Unfortunately, it took slightly more effort for her to figure out they knew too much, and so it was that they were ambushed and massacred the day after handing that lad over to their superiors.

That revelation dawned as she already lay dying in a puddle of her own blood, even choking on the red liquid spewing from her maw.

One bullet was all it would take to end her pain, she desperately wanted someone to do it, to put her out of her misery as the Major had done for that poor man in the dunes.

Yet when she heard the sound of just such a weapon being raised to do the deed, she wept in fear of death.

Her life had ended that day, but her existence had not.

Because she was the first and only friend that Diehurtz had ever had, and that feeling was mutual.

She confided in him her fears and insecurities, her complexes and troubles.

He listened, he even prayed for her and as fortune would have it he came back to say goodbye.

Thus he found her and he pled with Hertyr, his overseer, his mentor and King Midas’ “mother”, to save her.

The Goddess was reluctant, for this mortal woman named Vilia simply knew far too much.

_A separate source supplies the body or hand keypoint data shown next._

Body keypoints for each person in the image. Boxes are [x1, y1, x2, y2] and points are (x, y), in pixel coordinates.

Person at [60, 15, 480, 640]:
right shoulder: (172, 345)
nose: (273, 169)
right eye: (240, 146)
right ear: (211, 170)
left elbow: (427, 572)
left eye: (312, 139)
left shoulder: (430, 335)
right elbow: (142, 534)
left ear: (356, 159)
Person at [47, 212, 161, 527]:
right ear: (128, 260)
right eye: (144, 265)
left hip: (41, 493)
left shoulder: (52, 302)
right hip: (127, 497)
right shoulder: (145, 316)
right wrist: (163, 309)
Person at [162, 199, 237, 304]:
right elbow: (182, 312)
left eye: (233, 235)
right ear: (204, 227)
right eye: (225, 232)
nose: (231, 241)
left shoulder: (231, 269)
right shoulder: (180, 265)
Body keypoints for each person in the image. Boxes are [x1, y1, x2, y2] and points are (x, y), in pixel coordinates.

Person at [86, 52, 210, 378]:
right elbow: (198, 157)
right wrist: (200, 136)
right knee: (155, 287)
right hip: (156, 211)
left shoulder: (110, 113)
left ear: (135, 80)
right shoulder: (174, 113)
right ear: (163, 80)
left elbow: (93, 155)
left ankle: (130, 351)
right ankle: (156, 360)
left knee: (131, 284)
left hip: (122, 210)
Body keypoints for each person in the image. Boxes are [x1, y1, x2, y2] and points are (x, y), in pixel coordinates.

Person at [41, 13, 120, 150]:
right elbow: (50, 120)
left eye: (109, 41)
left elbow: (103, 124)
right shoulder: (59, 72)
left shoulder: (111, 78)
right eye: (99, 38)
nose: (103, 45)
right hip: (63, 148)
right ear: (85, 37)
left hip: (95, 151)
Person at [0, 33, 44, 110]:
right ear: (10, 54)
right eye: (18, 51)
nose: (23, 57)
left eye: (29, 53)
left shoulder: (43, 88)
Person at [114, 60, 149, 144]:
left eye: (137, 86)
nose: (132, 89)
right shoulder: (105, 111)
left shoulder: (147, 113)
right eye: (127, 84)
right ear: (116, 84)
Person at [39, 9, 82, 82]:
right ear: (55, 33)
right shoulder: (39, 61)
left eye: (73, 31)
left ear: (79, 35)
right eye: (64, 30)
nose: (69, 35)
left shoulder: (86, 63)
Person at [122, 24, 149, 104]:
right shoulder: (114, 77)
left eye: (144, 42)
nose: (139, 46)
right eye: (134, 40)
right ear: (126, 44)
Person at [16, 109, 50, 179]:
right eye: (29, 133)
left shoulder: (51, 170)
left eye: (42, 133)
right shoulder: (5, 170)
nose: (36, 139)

She could not risk reviving her, there was a reason they were killing her, but she gave in to him eventually and pulled a Beacon from her golden armoured bosom.

Thus was born the Einherjar Vilia Nou, who would one day be known as the Sakura Vanir, Vak, Goddess of Helheim.

 ________________________________________________

“How does one defeat a God?” Vak repeated the words as she sat up in her borough.

The roots about her greyed and died, the walls exploded and fragments of mud cascaded down only to evaporate as her boots trod down.

She peered upon the continent-spanning forest of Helheim with an icy cold gaze and then turned to look out towards the distant east.

There lay the sea and beyond it the continent of Muspelheim that Authun wished her to see.

After all this time she had awoken once again.

That dream, a summons from the daughter of Feng, called to her.

She mulled it all over inside of her head, for in truth she did not like Authun, all that much.

They fought more often than most, so she really couldn’t say she cared all that much for her, or her mother, for that matter.

When she served in that army way back in the bygone days of their former world Feng hadn’t treated her well but nor had she treated her poorly either, that was the plain truth of it.

“I don’t know why you’d come to me for help,” She complained, “But still...you said that name?”

Diehurtz.

She couldn’t ignore that utterance from the Goddess of Muspelheim.

She sighed as she pondered just how many cogs might start to move if that seemingly mundane boy re-appeared in the modern day world of Ymir.

“The world is moving whether I involve myself or not, the gods are stirring, it would seem I'm done sleeping."

Her form scattered, she began to turn into a mist upon the wind.

Sakura coloured dust thus swept across the sickly green sea.